King was selected by the Atlanta Falcons in the seventh round, 249th overall, in the 2015 NFL draft. On September 5, 2015, King was waived by the Falcons in the final cuts before the start of the regular season. On September 7, 2015, he was signed to the Falcons' practice squad. On November 6, 2015, he was elevated to the active roster.

On September 3, 2016, King was placed on injured reserve with a foot injury. In the 2016 season, the Falcons reached Super Bowl LI, but King did not get to participate due to his injury.
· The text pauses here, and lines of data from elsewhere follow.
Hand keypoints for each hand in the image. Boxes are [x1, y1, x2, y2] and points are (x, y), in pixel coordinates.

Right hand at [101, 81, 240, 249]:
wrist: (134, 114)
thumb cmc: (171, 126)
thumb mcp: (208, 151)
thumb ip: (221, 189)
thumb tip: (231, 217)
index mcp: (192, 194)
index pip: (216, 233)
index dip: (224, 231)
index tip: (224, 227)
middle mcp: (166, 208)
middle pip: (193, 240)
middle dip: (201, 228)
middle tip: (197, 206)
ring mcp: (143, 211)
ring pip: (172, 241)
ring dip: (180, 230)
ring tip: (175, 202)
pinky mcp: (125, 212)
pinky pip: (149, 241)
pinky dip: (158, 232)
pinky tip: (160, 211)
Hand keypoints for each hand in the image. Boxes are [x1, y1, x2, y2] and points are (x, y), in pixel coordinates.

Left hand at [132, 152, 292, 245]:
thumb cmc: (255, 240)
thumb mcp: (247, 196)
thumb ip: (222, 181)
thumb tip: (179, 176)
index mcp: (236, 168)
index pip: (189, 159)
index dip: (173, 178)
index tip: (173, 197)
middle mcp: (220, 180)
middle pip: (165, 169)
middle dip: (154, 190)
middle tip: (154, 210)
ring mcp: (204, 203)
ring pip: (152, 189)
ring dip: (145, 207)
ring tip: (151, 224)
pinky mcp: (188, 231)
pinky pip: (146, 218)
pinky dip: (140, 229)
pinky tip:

The Falcons fell to the New England Patriots in a 34–28 overtime defeat.

On September 1, 2017, King was waived by the Falcons.

===Seattle Seahawks===
On September 13, 2017, King was signed to the Seattle Seahawks' practice squad. He re-signed with the Seahawks on March 16, 2018.
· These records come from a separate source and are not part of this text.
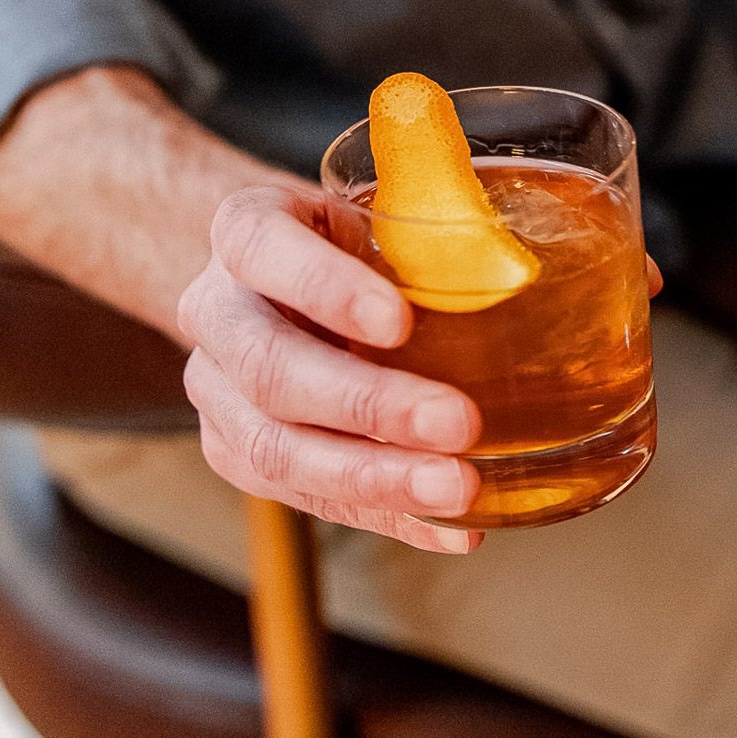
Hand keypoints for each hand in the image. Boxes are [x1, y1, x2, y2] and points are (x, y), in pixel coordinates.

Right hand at [177, 185, 487, 552]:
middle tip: (458, 422)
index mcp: (244, 232)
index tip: (398, 321)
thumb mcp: (377, 209)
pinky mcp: (240, 456)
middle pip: (270, 369)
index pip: (261, 248)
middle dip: (368, 406)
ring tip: (457, 489)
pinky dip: (390, 517)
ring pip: (276, 450)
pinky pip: (310, 499)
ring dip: (376, 478)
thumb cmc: (347, 242)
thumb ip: (433, 222)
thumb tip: (521, 263)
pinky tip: (452, 527)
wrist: (276, 280)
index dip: (324, 287)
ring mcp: (217, 393)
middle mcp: (216, 313)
On September 1, 2018, King was waived by the Seahawks and was re-signed to the practice squad. He was promoted to the active roster on September 8, 2018.

===Buffalo Bills===
On August 2, 2020, King signed with the Buffalo Bills, but was released a week later.

===Miami Dolphins===
On December 2, 2020, King was signed to the Miami Dolphins' practice squad. His practice squad contract with the team expired after the season on January 11, 2021.